__Exercise requirements__. Can you copy the whole announcement below about Amini Kajunju's appointment, word for word?

Africa Integras (AI) has announced the appointment of Amini Kajunju to the position of Director of Strategic Partnerships of the New York-based investment firm focused on the development of holistic mixed-use education infrastructure, which includes academic facilities, student hostels, faculty housing, and related commercial and leisure facilities.

Africa Integras Announces its First Director of Strategic Partnerships to Support the Sustainability of its University PartnersKajunju, a native of the Democratic Republic of Congo, is the first at Africa Integras to hold this position, which was created to signal Africa Integras’s long-standing commitment to developing world-class learning environments both through physical and social investments.

With its $64 million investment in the University of Ghana well underway, it is now the appropriate moment to support the University’s larger ambitions to ensure this transformative investment in facilities translates into an enhanced academic and social experience for students and faculty overall.

Kajunju brings 15 years of experience as an entrepreneurial nonprofit leader. She was most recently the first African-born ever to serve as the President and CEO of the Africa-America Institute (AAI), the oldest nonprofit organization of its kind in the US.

While at AAI, Ms. Kajunju spearheaded AAI’s transformation into an innovative, vital hub of African talent, a convening forum for prominent thought leaders on issues related to Africa, and a repository of extensive information on the continent.

__Given information__.
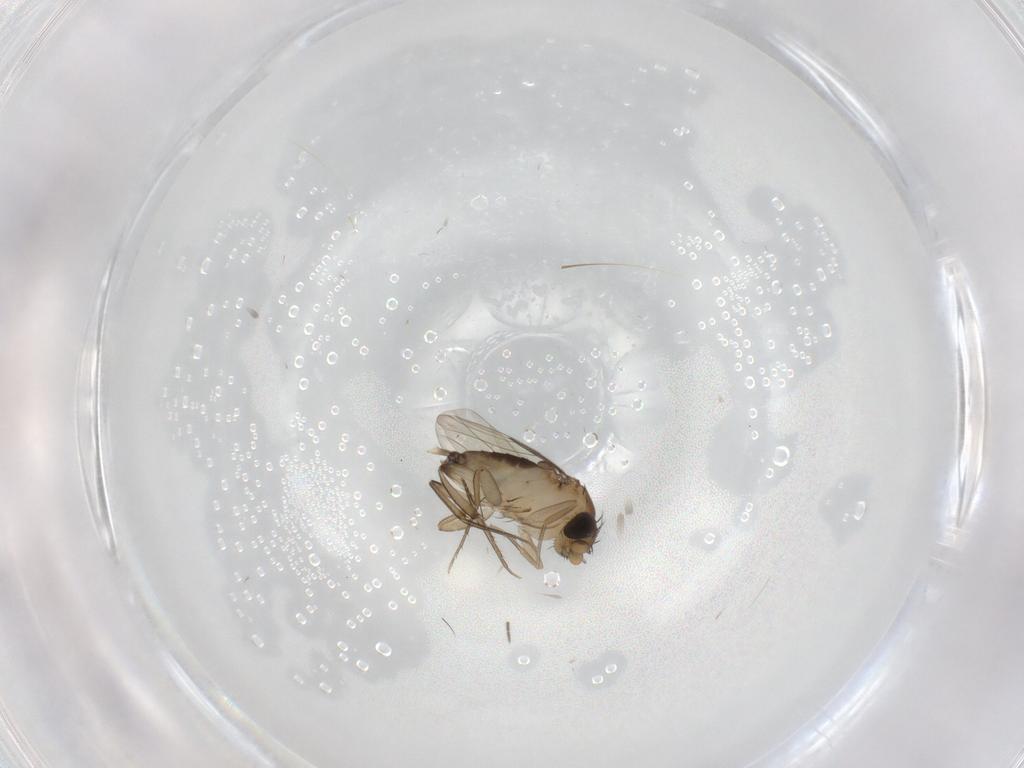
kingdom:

__Result of the task__.
Africa Integras (AI) has announced the appointment of Amini Kajunju to the position of Director of Strategic Partnerships of the New York-based investment firm focused on the development of holistic mixed-use education infrastructure, which includes academic facilities, student hostels, faculty housing, and related commercial and leisure facilities.

Africa Integras Announces its First Director of Strategic Partnerships to Support the Sustainability of its University PartnersKajunju, a native of the Democratic Republic of Congo, is the first at Africa Integras to hold this position, which was created to signal Africa Integras’s long-standing commitment to developing world-class learning environments both through physical and social investments.

With its $64 million investment in the University of Ghana well underway, it is now the appropriate moment to support the University’s larger ambitions to ensure this transformative investment in facilities translates into an enhanced academic and social experience for students and faculty overall.

Kajunju brings 15 years of experience as an entrepreneurial nonprofit leader. She was most recently the first African-born ever to serve as the President and CEO of the Africa-America Institute (AAI), the oldest nonprofit organization of its kind in the US.

While at AAI, Ms. Kajunju spearheaded AAI’s transformation into an innovative, vital hub of African talent, a convening forum for prominent thought leaders on issues related to Africa, and a repository of extensive information on the continent.